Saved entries
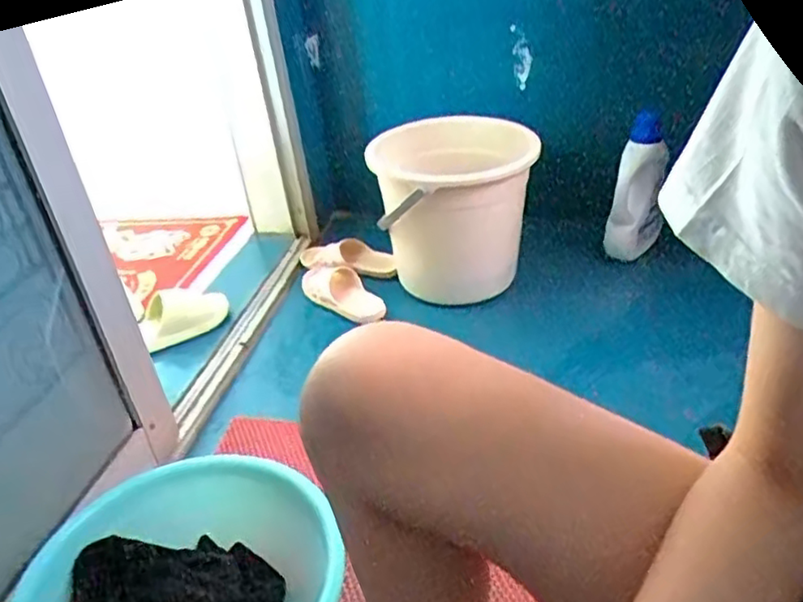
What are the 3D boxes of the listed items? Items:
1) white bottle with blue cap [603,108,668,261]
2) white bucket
[{"bbox_3d":[0.484,-0.235,1.332,0.109,0.292,0.070,3,15,-8],"label":"white bottle with blue cap"},{"bbox_3d":[0.088,-0.161,1.272,0.281,0.314,0.281,-5,31,3],"label":"white bucket"}]

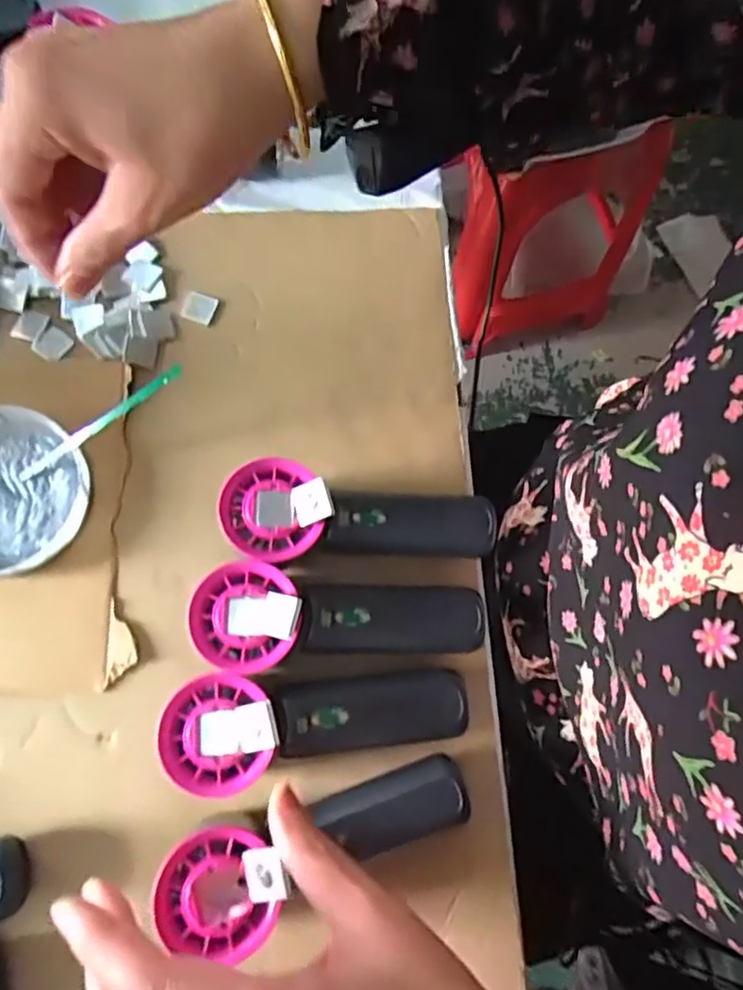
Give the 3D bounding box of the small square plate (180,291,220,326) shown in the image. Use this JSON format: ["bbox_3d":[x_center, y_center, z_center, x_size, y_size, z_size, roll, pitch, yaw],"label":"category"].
[{"bbox_3d":[-0.117,-0.127,0.422,0.021,0.004,0.020,16,79,2],"label":"small square plate"}]

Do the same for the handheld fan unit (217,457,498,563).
[{"bbox_3d":[-0.004,0.012,0.348,0.154,0.031,0.052,6,79,-15],"label":"handheld fan unit"}]

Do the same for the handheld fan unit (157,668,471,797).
[{"bbox_3d":[-0.025,0.115,0.320,0.156,0.033,0.050,-2,79,-16],"label":"handheld fan unit"}]

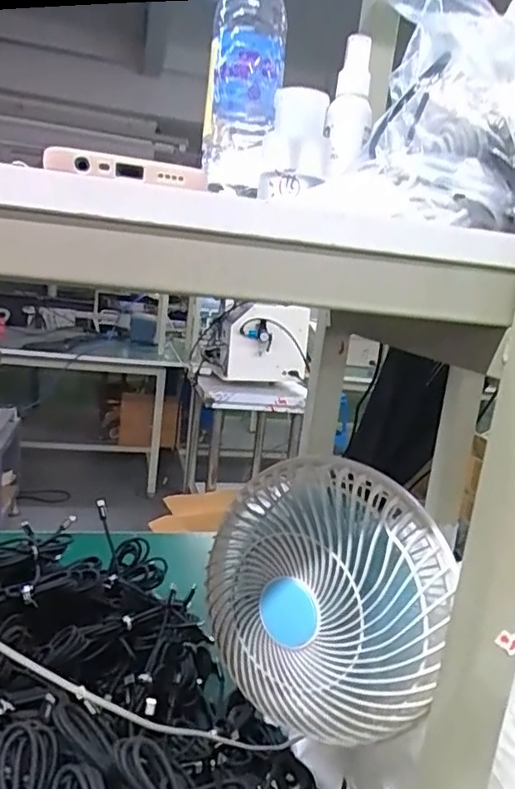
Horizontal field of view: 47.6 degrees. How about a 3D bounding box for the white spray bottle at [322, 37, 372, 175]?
[{"bbox_3d":[0.076,-0.236,0.478,0.027,0.103,0.034,11,12,22],"label":"white spray bottle"}]

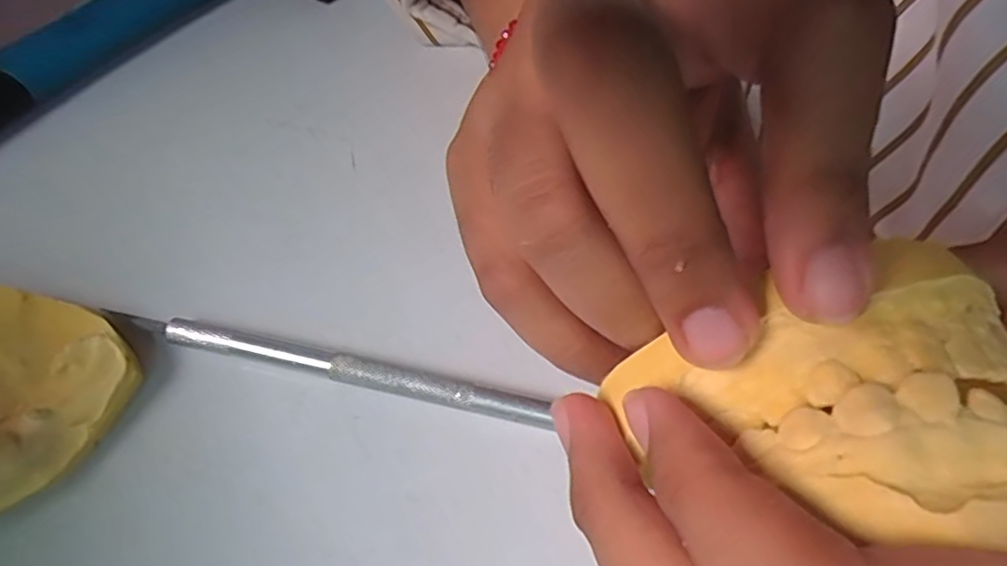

[INSTRUCTIONS TO FOLLOW] The output must match the records word for word, except that no pictures appear.

[ANSWER FOR THIS EXERCISE]
What are the 3D boxes of the listed items? Items:
1) white bottle with blue cap [603,108,668,261]
2) white bucket
[{"bbox_3d":[0.484,-0.235,1.332,0.109,0.292,0.070,3,15,-8],"label":"white bottle with blue cap"},{"bbox_3d":[0.088,-0.161,1.272,0.281,0.314,0.281,-5,31,3],"label":"white bucket"}]

Give the 3D bounding box of the small square plate (180,291,220,326) shown in the image. Use this JSON format: ["bbox_3d":[x_center, y_center, z_center, x_size, y_size, z_size, roll, pitch, yaw],"label":"category"].
[{"bbox_3d":[-0.117,-0.127,0.422,0.021,0.004,0.020,16,79,2],"label":"small square plate"}]

Do the same for the handheld fan unit (217,457,498,563).
[{"bbox_3d":[-0.004,0.012,0.348,0.154,0.031,0.052,6,79,-15],"label":"handheld fan unit"}]

Do the same for the handheld fan unit (157,668,471,797).
[{"bbox_3d":[-0.025,0.115,0.320,0.156,0.033,0.050,-2,79,-16],"label":"handheld fan unit"}]

Horizontal field of view: 47.6 degrees. How about a 3D bounding box for the white spray bottle at [322, 37, 372, 175]?
[{"bbox_3d":[0.076,-0.236,0.478,0.027,0.103,0.034,11,12,22],"label":"white spray bottle"}]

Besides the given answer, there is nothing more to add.